Using the data below, gather each line that includes the word "podem".

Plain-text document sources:
==============================

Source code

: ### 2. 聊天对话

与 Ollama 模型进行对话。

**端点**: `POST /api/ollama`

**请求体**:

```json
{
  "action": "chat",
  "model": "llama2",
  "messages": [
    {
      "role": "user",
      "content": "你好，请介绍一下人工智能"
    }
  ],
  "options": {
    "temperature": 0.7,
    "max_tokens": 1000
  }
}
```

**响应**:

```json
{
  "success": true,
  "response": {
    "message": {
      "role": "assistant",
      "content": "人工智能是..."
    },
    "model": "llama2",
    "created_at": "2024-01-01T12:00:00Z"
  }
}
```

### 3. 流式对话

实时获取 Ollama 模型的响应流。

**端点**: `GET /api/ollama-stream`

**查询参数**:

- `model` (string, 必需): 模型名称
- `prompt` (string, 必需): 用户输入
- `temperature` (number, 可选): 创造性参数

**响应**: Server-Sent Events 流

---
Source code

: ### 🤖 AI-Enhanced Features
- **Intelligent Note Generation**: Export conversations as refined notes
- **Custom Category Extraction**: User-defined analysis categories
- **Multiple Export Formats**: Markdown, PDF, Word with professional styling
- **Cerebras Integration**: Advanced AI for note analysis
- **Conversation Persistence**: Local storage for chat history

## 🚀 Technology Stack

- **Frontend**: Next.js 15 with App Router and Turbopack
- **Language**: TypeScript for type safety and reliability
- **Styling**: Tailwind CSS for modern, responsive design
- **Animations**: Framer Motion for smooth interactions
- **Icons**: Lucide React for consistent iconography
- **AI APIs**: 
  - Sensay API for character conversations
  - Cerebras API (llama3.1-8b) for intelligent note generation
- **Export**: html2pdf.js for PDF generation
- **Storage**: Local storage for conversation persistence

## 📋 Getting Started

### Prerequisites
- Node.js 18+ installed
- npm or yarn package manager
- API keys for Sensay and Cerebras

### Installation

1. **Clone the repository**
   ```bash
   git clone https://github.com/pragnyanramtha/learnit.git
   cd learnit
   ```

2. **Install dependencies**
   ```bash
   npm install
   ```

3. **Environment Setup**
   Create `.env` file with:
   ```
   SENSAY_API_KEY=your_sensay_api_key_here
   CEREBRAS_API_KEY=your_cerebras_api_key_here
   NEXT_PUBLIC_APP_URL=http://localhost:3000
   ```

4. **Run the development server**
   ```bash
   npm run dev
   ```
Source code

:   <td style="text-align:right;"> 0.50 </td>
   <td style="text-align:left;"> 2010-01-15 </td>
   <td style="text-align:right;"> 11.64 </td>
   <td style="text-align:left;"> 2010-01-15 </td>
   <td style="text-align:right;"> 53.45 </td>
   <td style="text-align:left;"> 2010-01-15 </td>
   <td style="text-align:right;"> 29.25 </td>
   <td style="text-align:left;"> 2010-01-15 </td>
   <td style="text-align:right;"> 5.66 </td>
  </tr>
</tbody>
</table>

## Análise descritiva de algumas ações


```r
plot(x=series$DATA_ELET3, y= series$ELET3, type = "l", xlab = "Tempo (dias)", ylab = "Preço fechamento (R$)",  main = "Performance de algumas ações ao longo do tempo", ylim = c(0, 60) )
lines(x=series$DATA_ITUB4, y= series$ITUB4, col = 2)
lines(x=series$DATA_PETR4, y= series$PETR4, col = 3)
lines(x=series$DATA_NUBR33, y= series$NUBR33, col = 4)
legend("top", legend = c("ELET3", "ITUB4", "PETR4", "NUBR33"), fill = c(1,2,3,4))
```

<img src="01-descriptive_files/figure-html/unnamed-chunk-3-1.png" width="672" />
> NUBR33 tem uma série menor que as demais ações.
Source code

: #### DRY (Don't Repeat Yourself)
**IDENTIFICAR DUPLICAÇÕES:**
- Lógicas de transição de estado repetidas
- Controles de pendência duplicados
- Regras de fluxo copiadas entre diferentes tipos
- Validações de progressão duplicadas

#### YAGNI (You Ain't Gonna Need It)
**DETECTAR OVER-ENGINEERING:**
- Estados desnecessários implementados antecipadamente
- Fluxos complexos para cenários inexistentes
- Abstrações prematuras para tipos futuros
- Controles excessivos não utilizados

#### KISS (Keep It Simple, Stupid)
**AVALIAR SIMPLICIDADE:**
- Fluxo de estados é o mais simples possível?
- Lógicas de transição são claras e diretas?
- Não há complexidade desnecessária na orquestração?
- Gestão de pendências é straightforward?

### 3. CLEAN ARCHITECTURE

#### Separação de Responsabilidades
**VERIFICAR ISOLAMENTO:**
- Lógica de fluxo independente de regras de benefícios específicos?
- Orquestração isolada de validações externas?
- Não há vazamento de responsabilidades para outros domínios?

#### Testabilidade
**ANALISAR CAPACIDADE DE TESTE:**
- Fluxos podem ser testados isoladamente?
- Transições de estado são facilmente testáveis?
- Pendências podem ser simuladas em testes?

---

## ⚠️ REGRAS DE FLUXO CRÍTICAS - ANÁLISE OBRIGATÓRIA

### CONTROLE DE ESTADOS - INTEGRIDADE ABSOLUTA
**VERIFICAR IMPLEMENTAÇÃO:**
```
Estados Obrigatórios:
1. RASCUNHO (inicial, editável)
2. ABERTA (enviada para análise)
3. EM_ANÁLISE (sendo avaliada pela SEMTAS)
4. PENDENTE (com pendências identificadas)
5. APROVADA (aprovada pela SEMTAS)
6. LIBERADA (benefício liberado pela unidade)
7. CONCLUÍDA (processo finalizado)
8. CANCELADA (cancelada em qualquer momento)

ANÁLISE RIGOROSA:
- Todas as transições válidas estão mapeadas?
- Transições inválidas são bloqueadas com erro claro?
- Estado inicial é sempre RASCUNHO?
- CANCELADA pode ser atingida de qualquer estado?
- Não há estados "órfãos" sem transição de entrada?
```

==============================

**Solution to this task:**
- Fluxos podem ser testados isoladamente?
- Pendências podem ser simuladas em testes?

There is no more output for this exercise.